Data for analysis below:

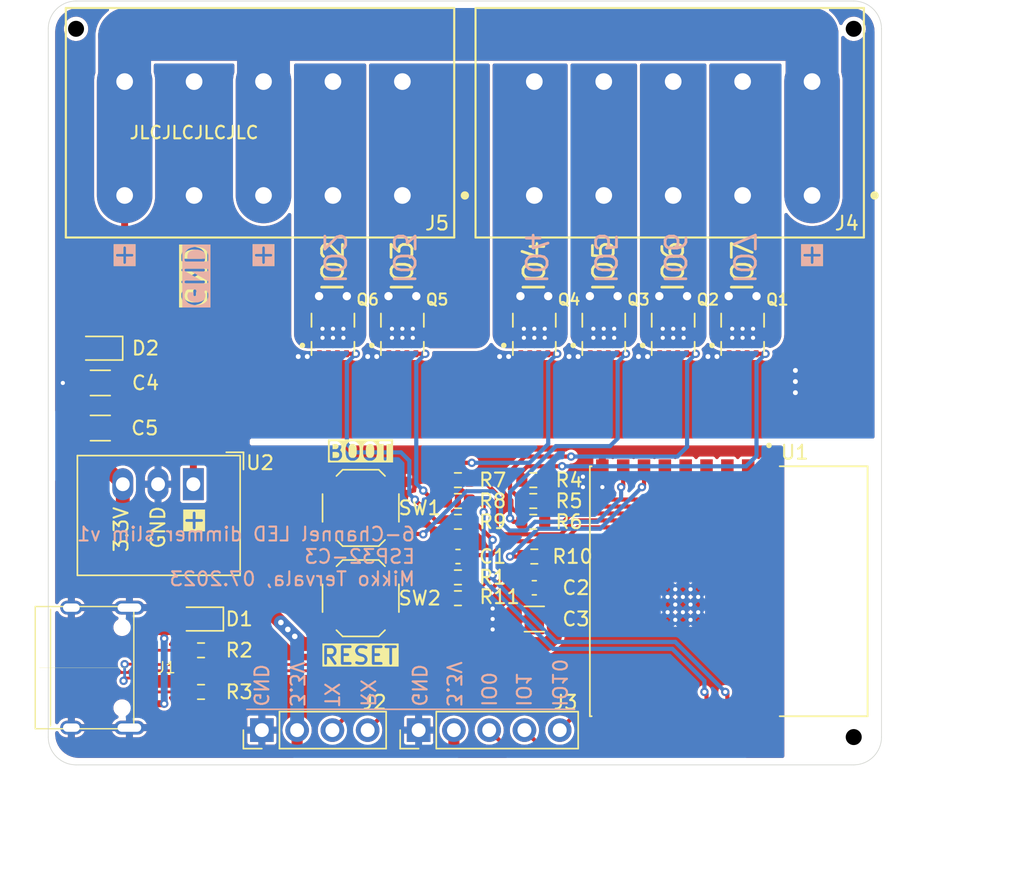
<source format=kicad_pcb>
(kicad_pcb (version 20221018) (generator pcbnew)

  (general
    (thickness 1.6)
  )

  (paper "A4")
  (layers
    (0 "F.Cu" signal)
    (31 "B.Cu" signal)
    (32 "B.Adhes" user "B.Adhesive")
    (33 "F.Adhes" user "F.Adhesive")
    (34 "B.Paste" user)
    (35 "F.Paste" user)
    (36 "B.SilkS" user "B.Silkscreen")
    (37 "F.SilkS" user "F.Silkscreen")
    (38 "B.Mask" user)
    (39 "F.Mask" user)
    (40 "Dwgs.User" user "User.Drawings")
    (41 "Cmts.User" user "User.Comments")
    (42 "Eco1.User" user "User.Eco1")
    (43 "Eco2.User" user "User.Eco2")
    (44 "Edge.Cuts" user)
    (45 "Margin" user)
    (46 "B.CrtYd" user "B.Courtyard")
    (47 "F.CrtYd" user "F.Courtyard")
    (48 "B.Fab" user)
    (49 "F.Fab" user)
  )

  (setup
    (pad_to_mask_clearance 0.051)
    (solder_mask_min_width 0.25)
    (pcbplotparams
      (layerselection 0x00010fc_ffffffff)
      (plot_on_all_layers_selection 0x0000000_00000000)
      (disableapertmacros false)
      (usegerberextensions false)
      (usegerberattributes true)
      (usegerberadvancedattributes false)
      (creategerberjobfile true)
      (dashed_line_dash_ratio 12.000000)
      (dashed_line_gap_ratio 3.000000)
      (svgprecision 4)
      (plotframeref false)
      (viasonmask false)
      (mode 1)
      (useauxorigin false)
      (hpglpennumber 1)
      (hpglpenspeed 20)
      (hpglpendiameter 15.000000)
      (dxfpolygonmode true)
      (dxfimperialunits true)
      (dxfusepcbnewfont true)
      (psnegative false)
      (psa4output false)
      (plotreference true)
      (plotvalue true)
      (plotinvisibletext false)
      (sketchpadsonfab false)
      (subtractmaskfromsilk false)
      (outputformat 1)
      (mirror false)
      (drillshape 0)
      (scaleselection 1)
      (outputdirectory "gerber2/")
    )
  )

  (net 0 "")
  (net 1 "GND")
  (net 2 "+12C")
  (net 3 "+3V3")
  (net 4 "GPIO3")
  (net 5 "GPIO2")
  (net 6 "GPIO1")
  (net 7 "+12V")
  (net 8 "MOS1")
  (net 9 "MOS2")
  (net 10 "MOS3")
  (net 11 "MOS4")
  (net 12 "MOS5")
  (net 13 "MOS6")
  (net 14 "RX")
  (net 15 "TX")
  (net 16 "USB_D+")
  (net 17 "USB_D-")
  (net 18 "Net-(Q1-G)")
  (net 19 "Net-(Q2-G)")
  (net 20 "Net-(Q3-G)")
  (net 21 "Net-(Q4-G)")
  (net 22 "Net-(Q5-G)")
  (net 23 "Net-(Q6-G)")
  (net 24 "Net-(D1-A)")
  (net 25 "Net-(J1-CC1)")
  (net 26 "unconnected-(J1-SBU1-PadA8)")
  (net 27 "Net-(J1-CC2)")
  (net 28 "unconnected-(J1-SBU2-PadB8)")
  (net 29 "/CH1")
  (net 30 "/CH6")
  (net 31 "/CH5")
  (net 32 "/CH4")
  (net 33 "/CH3")
  (net 34 "/CH2")
  (net 35 "Net-(U1-IO8)")
  (net 36 "/ENABLE")
  (net 37 "/BOOT")

  (footprint "Capacitor_SMD:C_0603_1608Metric" (layer "F.Cu") (at 165 122.25 180))

  (footprint "esp32-c3:MODULE_ESP32-C3-WROOM-02-H4" (layer "F.Cu") (at 179 122.5 -90))

  (footprint "AON7524:JLCPCB tooling hole" (layer "F.Cu") (at 188 133))

  (footprint "AON7524:TRANS_AON7403" (layer "F.Cu") (at 155.5 104 90))

  (footprint "AON7524:thermal via" (layer "F.Cu") (at 167.5 105.6))

  (footprint "AON7524:TRANS_AON7403" (layer "F.Cu") (at 170 104 90))

  (footprint "AON7524:thermal via" (layer "F.Cu") (at 178.15 105.6))

  (footprint "AON7524:thermal via" (layer "F.Cu") (at 153 105.6))

  (footprint "Capacitor_SMD:C_1206_3216Metric" (layer "F.Cu") (at 165 124.5 180))

  (footprint "AON7524:thermal via" (layer "F.Cu") (at 183.8 106.6))

  (footprint "Diode_SMD:D_SOD-323" (layer "F.Cu") (at 133.75 105 180))

  (footprint "AON7524:thermal via" (layer "F.Cu") (at 177.5 105.6))

  (footprint "Capacitor_SMD:C_1206_3216Metric" (layer "F.Cu") (at 133.75 107.5))

  (footprint "Resistor_SMD:R_0603_1608Metric" (layer "F.Cu") (at 159.5 117.5 180))

  (footprint "AON7524:thermal via" (layer "F.Cu") (at 173.15 105.6))

  (footprint "AON7524:thermal via" (layer "F.Cu") (at 183.8 108.2))

  (footprint "usb-c:TYPE-C-31-M-12" (layer "F.Cu") (at 131.6625 128 -90))

  (footprint "Wago-2604:CONN_2604-1105_WAG" (layer "F.Cu") (at 155.5 94 180))

  (footprint "Resistor_SMD:R_0603_1608Metric" (layer "F.Cu") (at 159.5 123 180))

  (footprint "AON7524:thermal via" (layer "F.Cu") (at 163.15 105.6))

  (footprint "AON7524:TRANS_AON7403" (layer "F.Cu") (at 180 104 90))

  (footprint "XKB_button:SW_Push_1P1T_XKB_TS-1187A" (layer "F.Cu") (at 152.5 116.5 180))

  (footprint "Resistor_SMD:R_0603_1608Metric" (layer "F.Cu") (at 164.925 117.5 180))

  (footprint "Diode_SMD:D_SOD-323" (layer "F.Cu") (at 141 124.5 180))

  (footprint "Connector_PinHeader_2.54mm:PinHeader_1x04_P2.54mm_Vertical" (layer "F.Cu") (at 145.38 132.5 90))

  (footprint "AON7524:JLCPCB tooling hole" (layer "F.Cu") (at 132 82))

  (footprint "Resistor_SMD:R_0603_1608Metric" (layer "F.Cu") (at 159.5 121.5))

  (footprint "Connector_PinHeader_2.54mm:PinHeader_1x05_P2.54mm_Vertical" (layer "F.Cu") (at 156.67 132.5 90))

  (footprint "Resistor_SMD:R_0603_1608Metric" (layer "F.Cu") (at 164.925 116 180))

  (footprint "AON7524:thermal via" (layer "F.Cu") (at 162.5 105.6))

  (footprint "Capacitor_SMD:C_1206_3216Metric" (layer "F.Cu") (at 133.75 110.75 180))

  (footprint "Resistor_SMD:R_0603_1608Metric" (layer "F.Cu") (at 159.5 116 180))

  (footprint "Capacitor_SMD:C_0603_1608Metric" (layer "F.Cu") (at 159.5 120))

  (footprint "Wago-2604:CONN_2604-1105_WAG" (layer "F.Cu") (at 185.000001 94 180))

  (footprint "AON7524:JLCPCB tooling hole" (layer "F.Cu") (at 188 82))

  (footprint "AON7524:TRANS_AON7403" (layer "F.Cu") (at 150.5 104 90))

  (footprint "Resistor_SMD:R_0603_1608Metric" (layer "F.Cu") (at 165 120))

  (footprint "AON7524:thermal via" (layer "F.Cu") (at 153.65 105.6))

  (footprint "AON7524:thermal via" (layer "F.Cu") (at 183.8 107.4))

  (footprint "AON7524:thermal via" (layer "F.Cu") (at 172.5 105.6))

  (footprint "Converter_DCDC:Converter_DCDC_RECOM_R-78E-0.5_THT" (layer "F.Cu") (at 140.447 114.7925 180))

  (footprint "AON7524:thermal via" (layer "F.Cu") (at 148.65 105.6))

  (footprint "AON7524:thermal via" (layer "F.Cu") (at 168.15 105.6))

  (footprint "XKB_button:SW_Push_1P1T_XKB_TS-1187A" (layer "F.Cu") (at 152.5 123 180))

  (footprint "Resistor_SMD:R_0603_1608Metric" (layer "F.Cu") (at 141 129.75 180))

  (footprint "AON7524:TRANS_AON7403" (layer "F.Cu") (at 165 104 90))

  (footprint "Resistor_SMD:R_0603_1608Metric" (layer "F.Cu") (at 141 126.75))

  (footprint "AON7524:thermal via" (layer "F.Cu") (at 148 105.6))

  (footprint "Resistor_SMD:R_0603_1608Metric" (layer "F.Cu") (at 164.925 114.5 180))

  (footprint "Resistor_SMD:R_0603_1608Metric" (layer "F.Cu") (at 159.5 114.5 180))

  (footprint "AON7524:TRANS_AON7403" (layer "F.Cu") (at 175 104 90))

  (gr_line (start 144.3 131) (end 167.9 131)
    (stroke (width 0.12) (type default)) (layer "B.SilkS") (tstamp 64add111-22c7-459e-bba1-f772b6788df5))
  (gr_line (start 130 133) (end 130 82)
    (stroke (width 0.05) (type solid)) (layer "Edge.Cuts") (tstamp 00000000-0000-0000-0000-00005d47c512))
  (gr_arc (start 188 80) (mid 189.414214 80.585786) (end 190 82)
    (stroke (width 0.05) (type default)) (layer "Edge.Cuts") (tstamp 0a7cba95-d984-4aee-8a43-331adb48cfcb))
  (gr_line (start 190 82) (end 190 133)
    (stroke (width 0.05) (type solid)) (layer "Edge.Cuts") (tstamp 0ec30016-57eb-48c6-824c-656f20275f9d))
  (gr_arc (start 132 135) (mid 130.585786 134.414213) (end 130 132.999999)
    (stroke (width 0.05) (type solid)) (layer "Edge.Cuts") (tstamp 8378faf2-7f88-4672-a468-f4e904cc7b25))
  (gr_arc (start 130 82) (mid 130.585786 80.585786) (end 132 80)
    (stroke (width 0.05) (type default)) (layer "Edge.Cuts") (tstamp beaa772e-de66-45f1-bb68-a2d316d13532))
  (gr_line (start 188 135) (end 132 135)
    (stroke (width 0.05) (type solid)) (layer "Edge.Cuts") (tstamp e2f4b636-7464-4778-83b5-6376550bb8a3))
  (gr_line (start 132 80) (end 188 80)
    (stroke (width 0.05) (type solid)) (layer "Edge.Cuts") (tstamp f10aca2b-c1ca-44d5-bad2-af2f423dce6b))
  (gr_arc (start 190 133) (mid 189.414214 134.414214) (end 188 135)
    (stroke (width 0.05) (type default)) (layer "Edge.Cuts") (tstamp f7a764c3-8728-4d1c-a652-d1aa2cdd6675))
  (gr_text "6-Channel LED dimmer slim v1\nESP32-C3\nMikko Tervala, 07.2023" (at 156.5 120) (layer "B.SilkS") (tstamp 00000000-0000-0000-0000-00005d4a51b8)
    (effects (font (size 1 1) (thickness 0.15)) (justify left mirror))
  )
  (gr_text "IO0
... [493996 chars truncated]
</source>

End of Data for analysis.

## Exercise objective:
Print, without alteration, only the lines above between the one holding "(gr_line (start 144.3 131) (end 167.9 131)" and the one holding "(gr_arc (start 188", inclusive.

## Exercise answer:
  (gr_line (start 144.3 131) (end 167.9 131)
    (stroke (width 0.12) (type default)) (layer "B.SilkS") (tstamp 64add111-22c7-459e-bba1-f772b6788df5))
  (gr_line (start 130 133) (end 130 82)
    (stroke (width 0.05) (type solid)) (layer "Edge.Cuts") (tstamp 00000000-0000-0000-0000-00005d47c512))
  (gr_arc (start 188 80) (mid 189.414214 80.585786) (end 190 82)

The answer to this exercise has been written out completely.